# What fish to go in a 8 gallon?



## tut_blimey (Jan 4, 2012)

found a 8 gallon tank for £5, i got it set up with 50w heater, black gravel, filter, and some drift wood, but im not sure what fish to go in it!, some java moss is on its way, so ill probably tie that to the drift wood. i was thinking about some neons, but im not sure. any suggestions on which fish would do ok?:fish9::fish9::fish9:


----------



## Kehy (Apr 19, 2011)

lol I would go with shrimp. Cherry reds and crystal reds look really nice and you could have a TON in a tank like that. Seriously, probably over 50 easy! They breed like rabbits too, so you could sell the babies. 
Betta would work, so would the neons...I'm not sure about the numbers though, I'm guessing 5 would be about right.


----------



## tut_blimey (Jan 4, 2012)

Ok cool, do you think the shrimps could go with the neons? What type of conditions would the shrimp breed in? How much do you reckon the baby shrimp would sell for, really appriciate you help


----------



## Summer (Oct 3, 2011)

Yes in a tank that size a small school of neons, or shrimp or a betta are good options. Not sure about neons existing with shrimp,but as small as they are they might be alright.


----------



## Kehy (Apr 19, 2011)

baby shrimp are actually one of the main foods for small fish in the wild, so you'd be providing a delightful snack for your neons if you did that.
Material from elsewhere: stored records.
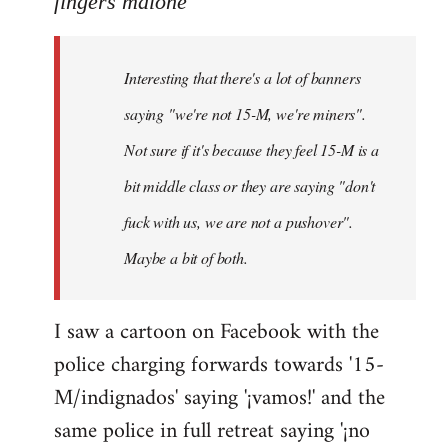
fingers malone
Welcome
by
Interesting that there's a lot of banners
libcom.org
saying "we're not 15-M, we're miners".
Not sure if it's because they feel 15-M is a
bit middle class or they are saying "don't
fuck with us, we are not a pushover".
Maybe a bit of both.
I saw a cartoon on Facebook with the
police charging forwards towards '15-
M/indignados' saying '¡vamos!' and the
same police in full retreat saying '¡no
A bit of an expensive snack though


----------



## Alasse (Mar 12, 2009)

I have a betta, 2 female guppies and cherry shrimp coexisting in a 7.4gal tank. Cherries are breeding like bunnies!


----------



## snail (Aug 6, 2010)

This is for a 10 gallon but lots of the fish would probably work in an 8 gallon too:
http://www.aquariumforum.com/f2/stocking-10-gallon-tank-11742.html


----------